In my case, one of my colleagues replaced manually some values in the database snapshot. I didn't know that while I investigated this issue and when I found the problem I forgot I reacted with thumb up to this issue. I fixed the issue by removing the Migration and undo the database snapshot to a valid one.

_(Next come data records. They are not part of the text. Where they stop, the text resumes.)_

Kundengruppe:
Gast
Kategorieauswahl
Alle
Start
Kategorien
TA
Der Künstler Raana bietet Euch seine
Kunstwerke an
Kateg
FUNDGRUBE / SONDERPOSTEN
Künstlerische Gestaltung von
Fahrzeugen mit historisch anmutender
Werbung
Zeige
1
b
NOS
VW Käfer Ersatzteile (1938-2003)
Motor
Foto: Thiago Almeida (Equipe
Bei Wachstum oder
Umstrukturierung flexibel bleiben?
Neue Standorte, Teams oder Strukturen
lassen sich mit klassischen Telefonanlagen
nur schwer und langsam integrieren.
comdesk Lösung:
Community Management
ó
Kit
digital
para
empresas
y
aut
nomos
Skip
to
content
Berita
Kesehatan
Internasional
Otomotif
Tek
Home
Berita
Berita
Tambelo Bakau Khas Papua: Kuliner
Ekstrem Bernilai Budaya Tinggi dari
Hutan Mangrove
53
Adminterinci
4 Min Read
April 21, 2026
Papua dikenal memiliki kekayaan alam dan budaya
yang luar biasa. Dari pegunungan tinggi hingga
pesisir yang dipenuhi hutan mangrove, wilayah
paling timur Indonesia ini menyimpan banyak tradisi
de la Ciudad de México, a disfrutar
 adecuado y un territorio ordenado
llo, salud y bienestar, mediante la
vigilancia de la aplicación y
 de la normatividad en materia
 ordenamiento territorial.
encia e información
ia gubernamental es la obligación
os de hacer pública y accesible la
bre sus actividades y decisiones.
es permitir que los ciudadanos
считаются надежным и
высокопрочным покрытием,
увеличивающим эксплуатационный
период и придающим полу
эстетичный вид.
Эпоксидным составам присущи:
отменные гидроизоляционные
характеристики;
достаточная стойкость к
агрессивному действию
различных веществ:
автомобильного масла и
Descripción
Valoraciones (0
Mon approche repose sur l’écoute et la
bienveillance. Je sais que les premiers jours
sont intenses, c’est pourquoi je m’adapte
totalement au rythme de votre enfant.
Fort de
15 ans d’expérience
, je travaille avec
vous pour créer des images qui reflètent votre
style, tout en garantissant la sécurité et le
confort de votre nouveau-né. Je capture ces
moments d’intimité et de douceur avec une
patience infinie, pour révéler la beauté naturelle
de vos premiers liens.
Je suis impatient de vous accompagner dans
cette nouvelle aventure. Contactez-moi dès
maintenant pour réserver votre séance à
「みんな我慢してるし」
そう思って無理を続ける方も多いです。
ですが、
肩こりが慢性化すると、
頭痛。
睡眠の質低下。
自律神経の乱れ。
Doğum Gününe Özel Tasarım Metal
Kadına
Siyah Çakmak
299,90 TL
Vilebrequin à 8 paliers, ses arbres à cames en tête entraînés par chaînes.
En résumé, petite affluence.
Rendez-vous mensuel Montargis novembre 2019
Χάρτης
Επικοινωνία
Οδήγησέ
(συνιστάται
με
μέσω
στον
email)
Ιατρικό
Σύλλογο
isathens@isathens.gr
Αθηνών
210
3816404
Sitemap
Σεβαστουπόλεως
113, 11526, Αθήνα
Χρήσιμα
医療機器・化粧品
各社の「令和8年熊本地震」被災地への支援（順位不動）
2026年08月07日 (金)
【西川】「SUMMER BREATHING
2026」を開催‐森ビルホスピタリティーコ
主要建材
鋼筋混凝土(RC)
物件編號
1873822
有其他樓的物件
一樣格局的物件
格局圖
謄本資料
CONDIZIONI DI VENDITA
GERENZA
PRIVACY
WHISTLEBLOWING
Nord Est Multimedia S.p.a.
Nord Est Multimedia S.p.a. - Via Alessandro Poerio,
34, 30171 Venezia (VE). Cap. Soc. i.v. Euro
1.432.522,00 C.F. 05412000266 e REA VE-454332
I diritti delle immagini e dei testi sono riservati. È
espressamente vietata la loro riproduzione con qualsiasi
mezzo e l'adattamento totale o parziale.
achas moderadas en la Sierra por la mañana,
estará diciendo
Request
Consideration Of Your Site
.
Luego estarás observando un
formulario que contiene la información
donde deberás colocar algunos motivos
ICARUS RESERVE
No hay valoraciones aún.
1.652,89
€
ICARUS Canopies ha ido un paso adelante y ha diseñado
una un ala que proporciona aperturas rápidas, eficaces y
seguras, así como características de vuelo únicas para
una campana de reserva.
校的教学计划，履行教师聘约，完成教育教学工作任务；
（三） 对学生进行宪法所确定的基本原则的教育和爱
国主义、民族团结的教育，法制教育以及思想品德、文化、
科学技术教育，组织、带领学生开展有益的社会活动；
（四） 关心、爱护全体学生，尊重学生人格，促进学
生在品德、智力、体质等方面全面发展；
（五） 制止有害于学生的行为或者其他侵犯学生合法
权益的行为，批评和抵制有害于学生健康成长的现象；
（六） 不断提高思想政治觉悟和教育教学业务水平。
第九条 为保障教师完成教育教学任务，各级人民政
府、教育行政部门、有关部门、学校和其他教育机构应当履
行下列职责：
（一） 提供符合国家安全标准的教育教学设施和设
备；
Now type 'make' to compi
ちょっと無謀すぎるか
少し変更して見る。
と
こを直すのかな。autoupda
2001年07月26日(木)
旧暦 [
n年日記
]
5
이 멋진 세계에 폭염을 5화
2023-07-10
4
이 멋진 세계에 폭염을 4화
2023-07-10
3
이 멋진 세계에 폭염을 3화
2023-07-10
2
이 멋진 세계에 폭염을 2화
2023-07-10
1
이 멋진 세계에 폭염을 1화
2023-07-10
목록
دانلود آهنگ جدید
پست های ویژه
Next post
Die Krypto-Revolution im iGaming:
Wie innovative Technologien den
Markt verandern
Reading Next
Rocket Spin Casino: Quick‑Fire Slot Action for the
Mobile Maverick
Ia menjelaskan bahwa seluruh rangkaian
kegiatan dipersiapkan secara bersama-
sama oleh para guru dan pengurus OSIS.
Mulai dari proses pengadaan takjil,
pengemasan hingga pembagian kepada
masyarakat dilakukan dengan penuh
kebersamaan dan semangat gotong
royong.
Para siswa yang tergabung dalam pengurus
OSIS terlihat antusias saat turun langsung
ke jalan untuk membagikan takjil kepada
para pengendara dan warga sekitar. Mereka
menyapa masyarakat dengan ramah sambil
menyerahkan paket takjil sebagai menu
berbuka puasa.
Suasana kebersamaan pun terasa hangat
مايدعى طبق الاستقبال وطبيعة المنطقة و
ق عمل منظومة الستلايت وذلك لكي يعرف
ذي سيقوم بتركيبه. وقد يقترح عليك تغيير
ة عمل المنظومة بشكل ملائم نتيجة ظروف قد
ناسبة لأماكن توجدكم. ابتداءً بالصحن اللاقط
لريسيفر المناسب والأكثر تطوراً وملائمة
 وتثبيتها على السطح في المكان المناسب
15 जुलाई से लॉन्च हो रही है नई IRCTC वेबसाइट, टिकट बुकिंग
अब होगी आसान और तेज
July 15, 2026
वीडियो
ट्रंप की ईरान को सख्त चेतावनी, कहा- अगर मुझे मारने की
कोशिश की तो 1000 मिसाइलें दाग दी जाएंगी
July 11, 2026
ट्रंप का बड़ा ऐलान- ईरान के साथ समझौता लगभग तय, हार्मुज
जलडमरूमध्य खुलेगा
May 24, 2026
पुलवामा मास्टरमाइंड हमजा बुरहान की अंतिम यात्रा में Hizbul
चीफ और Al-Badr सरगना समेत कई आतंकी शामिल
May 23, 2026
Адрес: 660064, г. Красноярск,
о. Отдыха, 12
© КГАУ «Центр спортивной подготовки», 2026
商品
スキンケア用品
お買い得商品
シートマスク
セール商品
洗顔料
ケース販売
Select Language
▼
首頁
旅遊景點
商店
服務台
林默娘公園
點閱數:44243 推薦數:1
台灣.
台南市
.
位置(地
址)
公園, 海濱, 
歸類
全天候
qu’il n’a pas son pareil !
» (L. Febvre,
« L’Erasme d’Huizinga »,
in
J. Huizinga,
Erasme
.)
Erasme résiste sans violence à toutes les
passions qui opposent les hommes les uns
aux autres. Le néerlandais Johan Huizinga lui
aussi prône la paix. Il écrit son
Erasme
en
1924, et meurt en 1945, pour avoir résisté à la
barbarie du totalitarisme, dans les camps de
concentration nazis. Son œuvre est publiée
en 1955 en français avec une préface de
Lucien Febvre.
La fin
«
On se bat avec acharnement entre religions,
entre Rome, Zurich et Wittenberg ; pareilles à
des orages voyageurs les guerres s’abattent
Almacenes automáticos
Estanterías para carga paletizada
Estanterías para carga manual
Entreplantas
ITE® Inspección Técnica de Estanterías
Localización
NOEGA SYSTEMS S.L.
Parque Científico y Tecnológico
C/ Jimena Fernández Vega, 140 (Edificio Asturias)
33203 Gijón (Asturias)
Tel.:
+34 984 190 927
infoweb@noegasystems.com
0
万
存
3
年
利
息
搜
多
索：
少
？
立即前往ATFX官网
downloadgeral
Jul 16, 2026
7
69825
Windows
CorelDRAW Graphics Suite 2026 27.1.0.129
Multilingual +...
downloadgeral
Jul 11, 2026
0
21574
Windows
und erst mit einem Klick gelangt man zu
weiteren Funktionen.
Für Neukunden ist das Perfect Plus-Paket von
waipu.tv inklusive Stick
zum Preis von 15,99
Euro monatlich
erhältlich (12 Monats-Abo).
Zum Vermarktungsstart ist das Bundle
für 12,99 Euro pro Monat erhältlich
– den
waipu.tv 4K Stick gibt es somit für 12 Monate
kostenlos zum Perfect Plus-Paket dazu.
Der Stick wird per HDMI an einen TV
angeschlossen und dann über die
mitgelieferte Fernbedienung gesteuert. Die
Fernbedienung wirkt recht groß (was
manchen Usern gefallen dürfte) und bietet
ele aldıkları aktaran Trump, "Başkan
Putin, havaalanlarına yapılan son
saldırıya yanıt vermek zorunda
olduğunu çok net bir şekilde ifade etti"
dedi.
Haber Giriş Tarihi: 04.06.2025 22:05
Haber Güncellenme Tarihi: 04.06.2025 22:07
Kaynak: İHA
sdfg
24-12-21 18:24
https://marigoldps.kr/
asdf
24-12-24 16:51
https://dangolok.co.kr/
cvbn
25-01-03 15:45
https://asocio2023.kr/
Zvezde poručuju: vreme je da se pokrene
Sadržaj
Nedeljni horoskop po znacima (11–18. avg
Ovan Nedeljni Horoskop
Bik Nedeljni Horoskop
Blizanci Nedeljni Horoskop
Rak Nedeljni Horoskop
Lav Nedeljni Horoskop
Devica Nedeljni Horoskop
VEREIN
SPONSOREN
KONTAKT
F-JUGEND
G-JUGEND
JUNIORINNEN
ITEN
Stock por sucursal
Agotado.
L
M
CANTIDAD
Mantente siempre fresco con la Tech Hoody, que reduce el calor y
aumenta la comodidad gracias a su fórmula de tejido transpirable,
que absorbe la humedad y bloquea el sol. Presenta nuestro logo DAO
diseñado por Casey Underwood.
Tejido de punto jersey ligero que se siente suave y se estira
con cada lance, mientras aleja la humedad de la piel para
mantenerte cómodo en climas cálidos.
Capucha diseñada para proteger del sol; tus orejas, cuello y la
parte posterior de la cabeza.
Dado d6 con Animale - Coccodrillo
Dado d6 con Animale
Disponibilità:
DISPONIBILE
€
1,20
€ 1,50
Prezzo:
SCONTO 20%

sveinungf commented 4 years ago

I was able to solve the issue by removing the last migration and regenerate the database snapshot. Looking at the commit history and the diff in the snapshot file, it looks related to owned entities. The regenerated snapshot file added a call to the HasKey method on the model builder for the owned entity. Unfortunately, I can't share the code directly, but it looks similar to this (I added a comment on the line that was added):

partial class MyDbContextModelSnapshot : ModelSnapshot
{
  protected override void BuildModel(ModelBuilder modelBuilder)
  {
    // ...

    modelBuilder.Entity("Entities.Product", b =>
      {
        b.Property<int>("Id")
          .ValueGeneratedOnAdd()
          .HasAnnotation("SqlServer:ValueGenerationStrategy", SqlServerValueGenerationStrategy.IdentityColumn);

        b.Property<string>("ProductText")
          .HasColumnType("varchar(2048)");

        b.HasKey("Id");

        b.ToTable("Product");
    });

    modelBuilder.Entity("Entities.Product", b =>
      {
        b.OwnsOne("Entities.Values.ProductManufacturer", "Manufacturer", b1 =>
          {
            b1.Property<int>("ProductId")
              .ValueGeneratedOnAdd()
              .HasAnnotation("SqlServer:ValueGenerationStrategy", SqlServerValueGenerationStrategy.IdentityColumn);

            b1.Property<string>("Name")
              .HasColumnName("ManufacturerName")
              .HasColumnType("varchar(100)");

            // This line was added after recreating the snapshot
            b1.HasKey("ProductId");

            b1.ToTable("Product");

            b1.HasOne("Entities.Product")
              .WithOne("Manufacturer")
              .HasForeignKey("Entities.Values.ProductManufacturer", "ProductId")
              .OnDelete(DeleteBehavior.Cascade);
          });
      });
  }
}
bricelam commented 4 years ago

Thanks everyone for following up! I'm going to assume that this bug has since been fixed. Sometimes when a migration is generated using a prerelease version or a version before the bug was fixed, it can cause issues in the subsequent migration. Removing and re-adding the migration is the right thing to do in this situation.